1983-2023
Partie 2 : Un appel contre les ségrégations sociales
Dans cette deuxième partie, Farid L’Haoua, le porte-parole de la Marche pour l’égalité et contre le racisme, raconte sur scène comment cette lutte pour les droits est devenue « une épopée » politique.
Les marcheurs de 1983 partagent un destin contraint dans les cités à Marseille, Lyon, Paris, ou ailleurs. Leur mouvement inédit, la marche pour l’égalité et contre le racisme, était une lutte non-violente contre les discriminations sociales et raciales. Rapidement les médias la surnomment « la marche des beurs », arabes en verlan. Au grand dam de certains militants qui regrettent ce terme car la marche est un appel universel et doit concerner tout le monde.
Malgré tous les préjugés, ces jeunes arriveront à rencontrer le président François Mitterrand le 3 décembre 1983, comme on peut le voir dans les archives de l’Institut national de l’audiovisuel, partenaire de Mediavivant sur cet épisode.
En coulisses, Farid L’haoua, porte-parole de la Marche, a participé à bousculer l’agenda politique. À 25 ans, ce militant antiraciste était engagé dans des associations comme la Cimade, Zaâma d’banlieue ou la Fasti, la Fédération des associations de Solidarité avec les Travailleurs Immigrés. Sa famille est arrivée d’Algérie dans les années 1960 et n’a eu d’autre choix que de s’installer dans un bidonville puis dans un HLM à Vienne (Isère). Adolescent, Farid L’Haoua raconte sur scène avoir été confronté à des policiers zélés qui fichaient les jeunes du quartier pour des prétextes futiles.
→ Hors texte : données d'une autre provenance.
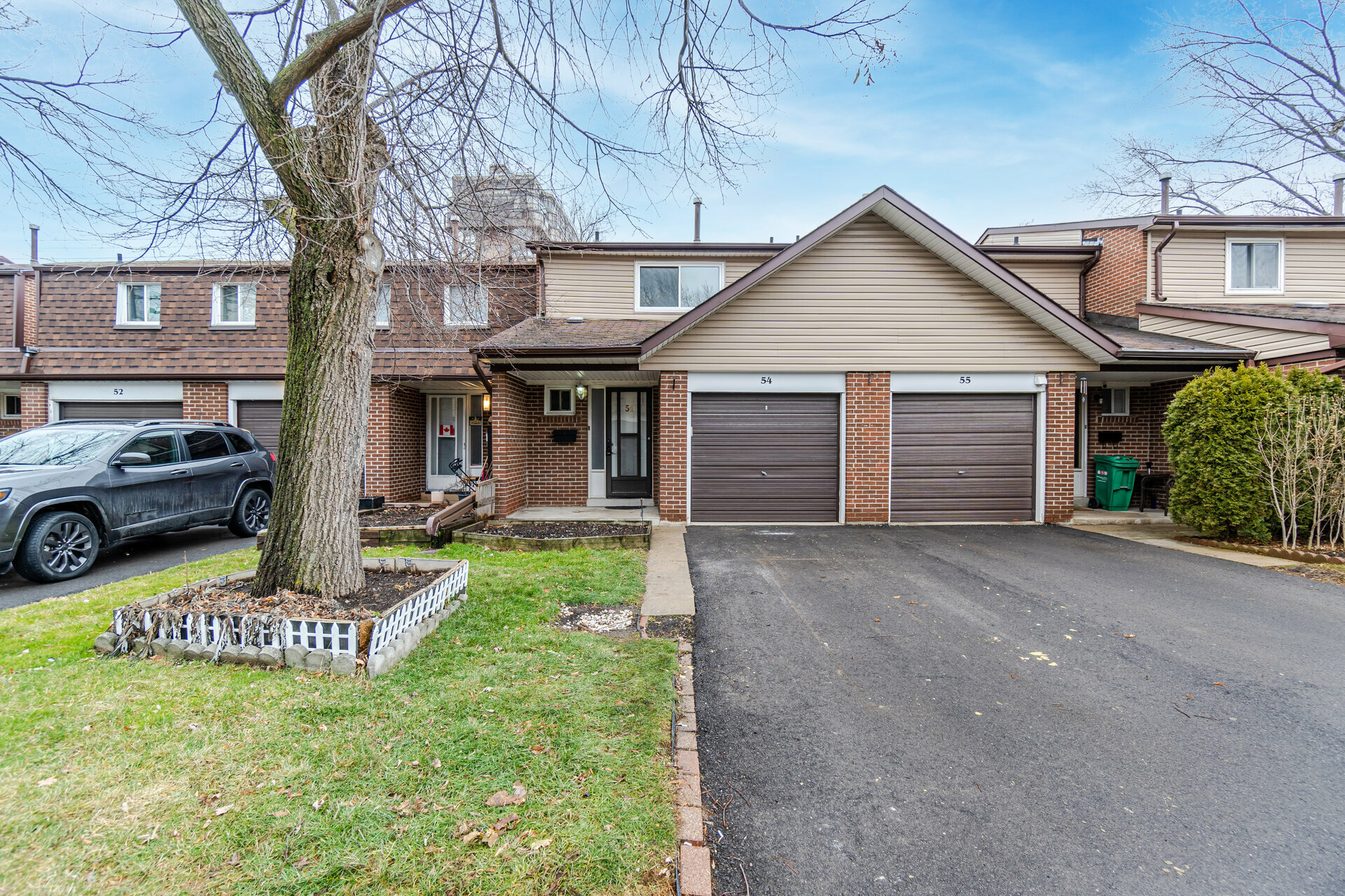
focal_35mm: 15
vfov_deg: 77.3
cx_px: 672
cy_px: 448
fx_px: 560
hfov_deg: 100.4
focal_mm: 10
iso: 50
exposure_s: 1/30
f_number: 5.6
Parmi les revendications de ces jeunes : la carte de séjour pour tous, le droit de vote pour les étrangers et un mot d’ordre « halte aux tirs », et une demande pour que les crimes racistes soient mieux traités par la justice.
Farid l’Haoua ne faisait pas partie de la délégation reçue par François Mitterrand mais lui a rencontré Pierre Bérégovoy, alors ministre des Affaires sociales, à l’arrivée à Paris. Aujourd’hui devenu éducateur à Lyon et salarié de la métropole à la petite enfance, il est venu témoigner sur scène pour Mediavivant. Quarante après, le marcheur dresse un constat amer sur les violences policières et le racisme en France.
Point de bascule
Pendant la marche, il y a eu un point de bascule qui a changé l’histoire. L’affaire Habib Grimzi, un étudiant algérien défenestré du train Bordeaux-Vintimille par trois candidats à la légion étrangère, le 14 novembre 1983. Tout aurait pu s’arrêter après ce drame qui a « marqué au fer rouge » les marcheurs. « Certains voulaient basculer de l’autre côté de la force, d’autres voulaient rentrer chez eux. Il a fallu resserrer les rangs, se souvient Farid L’Haoua. Un procureur de la République avait dit au JT “ J’ai honte d’être français ”. La mort d’Habib Grimzi est innommable et ça a décloisonné l’empathie, la visibilité de la Marche ».
Après l’étape de Strasbourg, la marche devient une démonstration politique pour les représentants des institutions. « Ça a été l’explosion : on a vu débouler Monseigneur Lustigier, Jack Lang, le ministre de la culture ou Edmond Maire [ le secrétaire général de la CFDT, ndlr ] », explique Farid L’Haoua.
La marche devient « une épopée ». S’il a accepté de témoigner pour les commémorations des quarante de la Marche, c’est pour « la transmission, la mémoire et l’Histoire ».
Après la marche, Farid L’Haoua a essayé de continuer le mouvement, notamment en participant aux Assises des jeunes issus de l’immigration vers Lyon l’année suivante. Mais le mouvement s’essouffle. Les commémorations aussi. Le combat doit évoluer face aux nouvelles formes de violences policières et de racisme.